**YOUR OBJECTIVE**
From the listing below, retype exactly the line holding "(651, 597) none", the line holding "[276,1274,354,1290] secure.yml ->", and the lines between them; skip everything else.

**ENTRIES SHOWN**
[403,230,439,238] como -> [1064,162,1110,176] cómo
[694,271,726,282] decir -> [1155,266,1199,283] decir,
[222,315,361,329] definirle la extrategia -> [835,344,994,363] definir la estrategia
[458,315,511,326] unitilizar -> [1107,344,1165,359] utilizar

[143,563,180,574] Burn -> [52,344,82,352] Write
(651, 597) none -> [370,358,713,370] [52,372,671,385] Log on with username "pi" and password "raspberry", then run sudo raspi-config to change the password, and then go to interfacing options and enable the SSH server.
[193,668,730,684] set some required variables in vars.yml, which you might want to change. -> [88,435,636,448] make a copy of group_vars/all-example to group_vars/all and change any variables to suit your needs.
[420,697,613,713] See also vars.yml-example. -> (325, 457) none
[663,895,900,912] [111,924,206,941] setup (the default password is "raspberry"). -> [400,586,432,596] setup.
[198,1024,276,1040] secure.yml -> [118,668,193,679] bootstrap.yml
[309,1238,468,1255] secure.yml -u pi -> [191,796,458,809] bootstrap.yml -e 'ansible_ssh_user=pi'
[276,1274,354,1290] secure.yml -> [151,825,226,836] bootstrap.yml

...

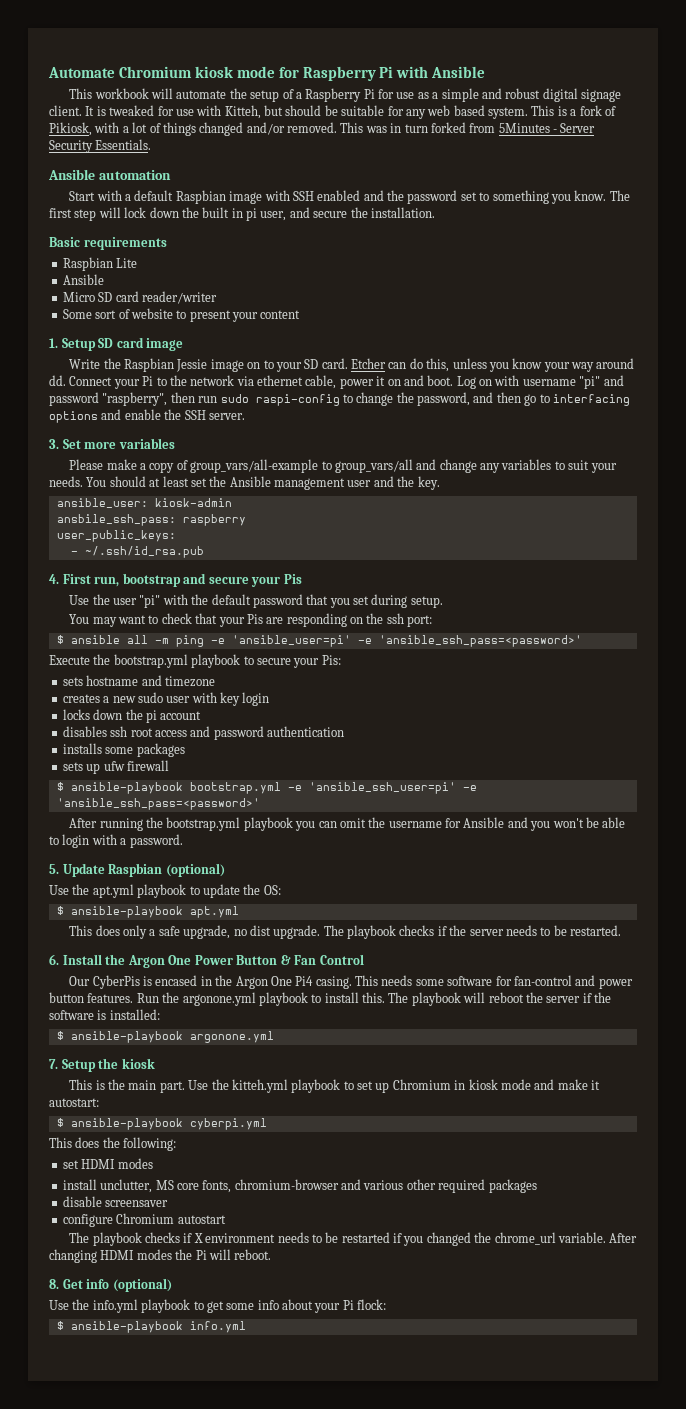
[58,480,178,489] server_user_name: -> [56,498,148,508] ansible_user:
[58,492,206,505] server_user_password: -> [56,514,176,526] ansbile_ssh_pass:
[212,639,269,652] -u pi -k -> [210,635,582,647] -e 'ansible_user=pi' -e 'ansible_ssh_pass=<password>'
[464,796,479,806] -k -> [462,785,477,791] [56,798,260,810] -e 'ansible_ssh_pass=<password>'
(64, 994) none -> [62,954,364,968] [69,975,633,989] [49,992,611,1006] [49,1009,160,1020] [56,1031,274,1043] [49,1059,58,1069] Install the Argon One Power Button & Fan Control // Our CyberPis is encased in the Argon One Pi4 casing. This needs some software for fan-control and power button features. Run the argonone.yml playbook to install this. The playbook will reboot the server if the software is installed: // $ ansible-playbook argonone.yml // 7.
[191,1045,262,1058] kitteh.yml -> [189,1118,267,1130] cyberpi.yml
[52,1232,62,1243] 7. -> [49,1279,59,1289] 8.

==

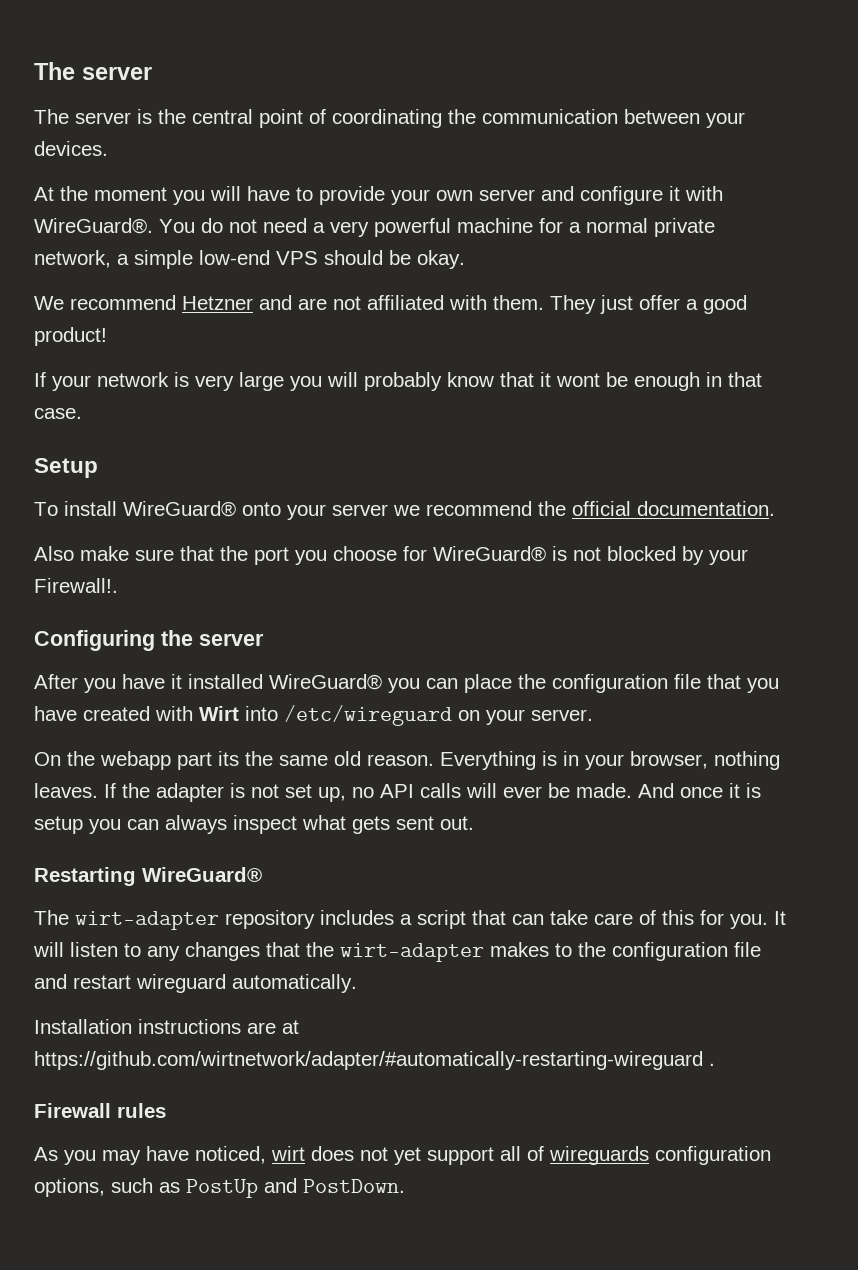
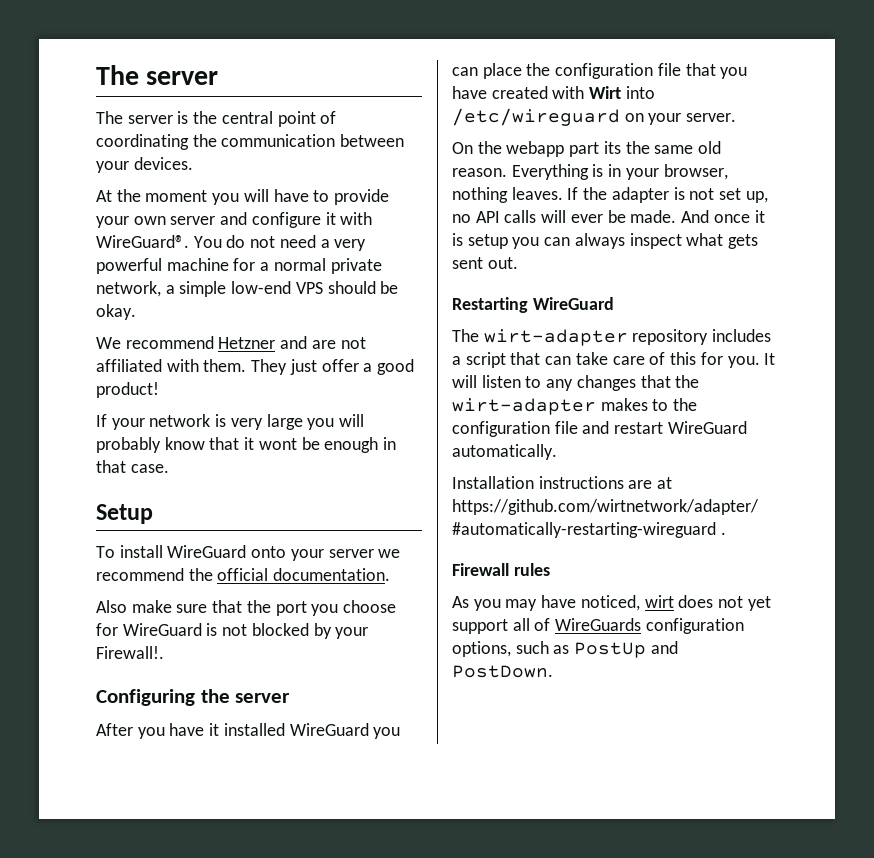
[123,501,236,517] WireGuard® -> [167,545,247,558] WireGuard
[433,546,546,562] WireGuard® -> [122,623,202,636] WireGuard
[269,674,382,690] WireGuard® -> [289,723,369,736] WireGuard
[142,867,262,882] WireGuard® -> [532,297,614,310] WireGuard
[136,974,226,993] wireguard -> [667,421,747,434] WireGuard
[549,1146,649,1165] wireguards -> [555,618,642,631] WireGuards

**WRITTEN ANSWER**
(651, 597) none -> [370,358,713,370] [52,372,671,385] Log on with username "pi" and password "raspberry", then run sudo raspi-config to change the password, and then go to interfacing options and enable the SSH server.
[193,668,730,684] set some required variables in vars.yml, which you might want to change. -> [88,435,636,448] make a copy of group_vars/all-example to group_vars/all and change any variables to suit your needs.
[420,697,613,713] See also vars.yml-example. -> (325, 457) none
[663,895,900,912] [111,924,206,941] setup (the default password is "raspberry"). -> [400,586,432,596] setup.
[198,1024,276,1040] secure.yml -> [118,668,193,679] bootstrap.yml
[309,1238,468,1255] secure.yml -u pi -> [191,796,458,809] bootstrap.yml -e 'ansible_ssh_user=pi'
[276,1274,354,1290] secure.yml -> [151,825,226,836] bootstrap.yml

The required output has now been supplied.